= PROBLEM DESCRIPTION =
Reproduce exactly the lines from the one containing "PBT and vPvB assessment" through the last line of the data, both ends included.

= PROVIDED DATA =
============================================================

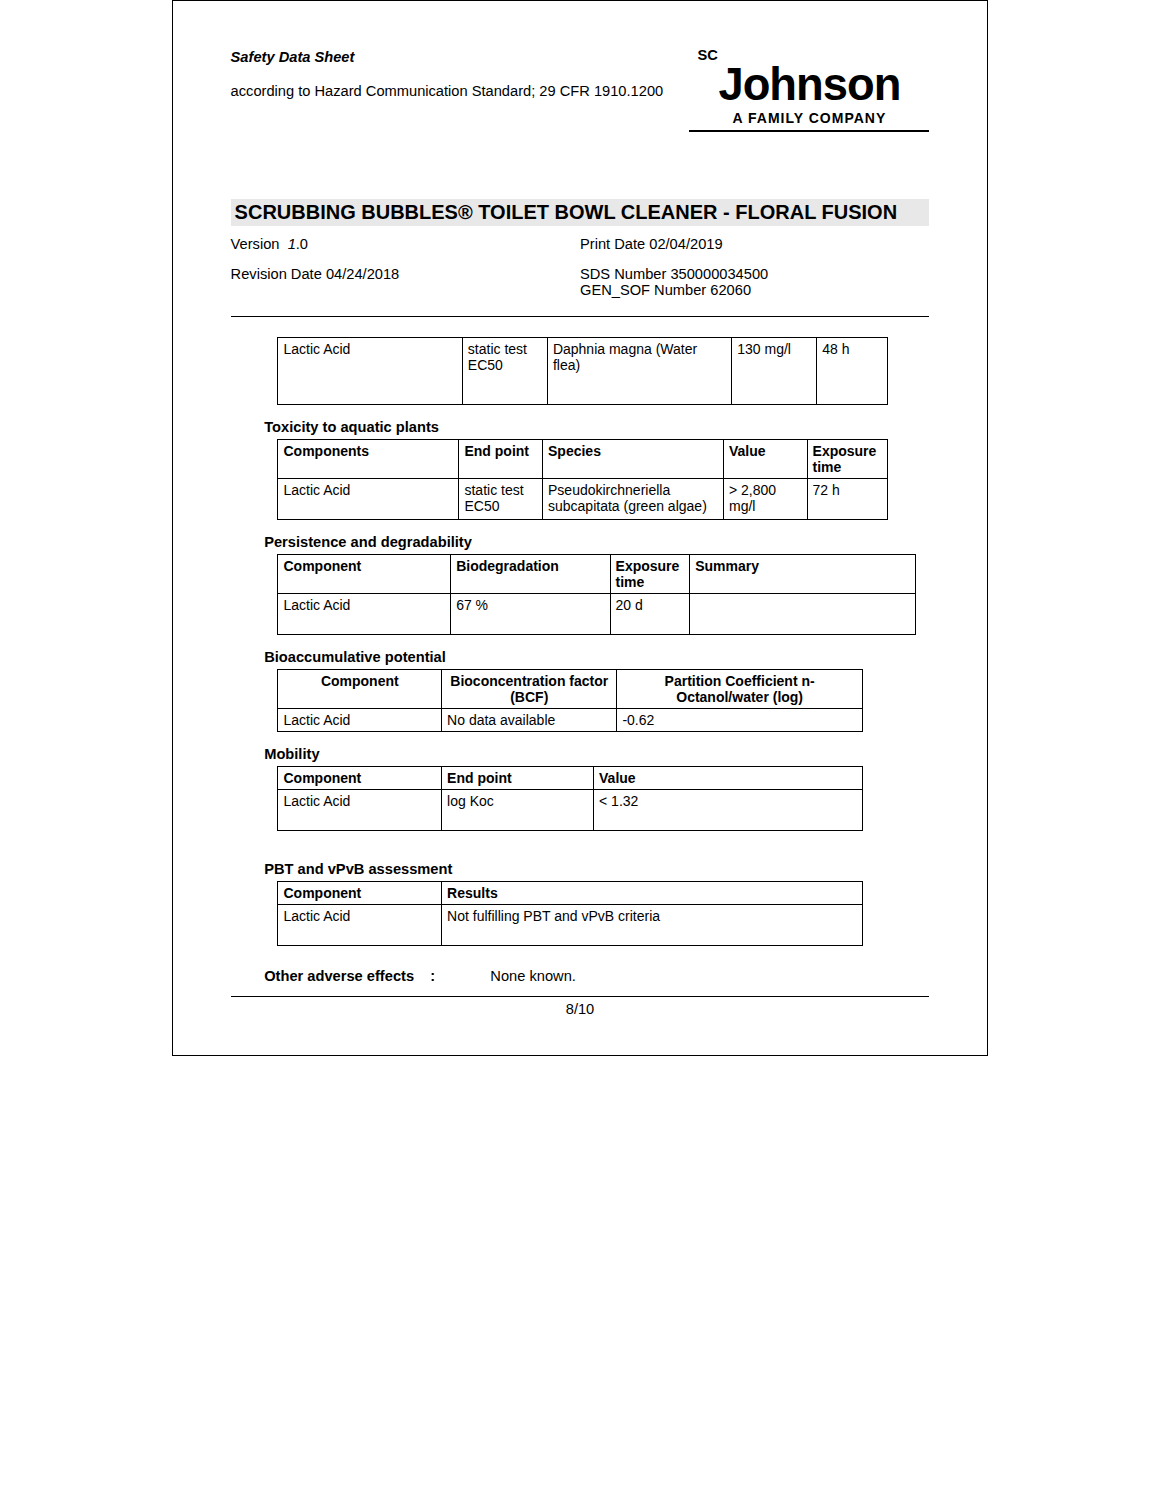Safety Data Sheet
according to Hazard Communication Standard; 29 CFR 1910.1200
SC
Johnson
A FAMILY COMPANY
SCRUBBING BUBBLES® TOILET BOWL CLEANER - FLORAL FUSION
Version 1.0
Print Date 02/04/2019
Revision Date 04/24/2018
SDS Number 350000034500
GEN_SOF Number 62060
| Lactic Acid | static test EC50 | Daphnia magna (Water flea) | 130 mg/l | 48 h | |
Toxicity to aquatic plants
| Components | End point | Species | Value | Exposure time | |
| --- | --- | --- | --- | --- | --- |
| Lactic Acid | static test EC50 | Pseudokirchneriella subcapitata (green algae) | > 2,800 mg/l | 72 h | |
Persistence and degradability
| Component | Biodegradation | Exposure time | Summary |
| --- | --- | --- | --- |
| Lactic Acid | 67 % | 20 d | |
Bioaccumulative potential
| Component | Bioconcentration factor (BCF) | Partition Coefficient n-Octanol/water (log) |
| --- | --- | --- |
| Lactic Acid | No data available | -0.62 |
Mobility
| Component | End point | Value |
| --- | --- | --- |
| Lactic Acid | log Koc | < 1.32 |
PBT and vPvB assessment
| Component | Results |
| --- | --- |
| Lactic Acid | Not fulfilling PBT and vPvB criteria |
Other adverse effects : None known.
8/10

============================================================

= ANSWER BELOW =
PBT and vPvB assessment
| Component | Results |
| --- | --- |
| Lactic Acid | Not fulfilling PBT and vPvB criteria |
Other adverse effects : None known.
8/10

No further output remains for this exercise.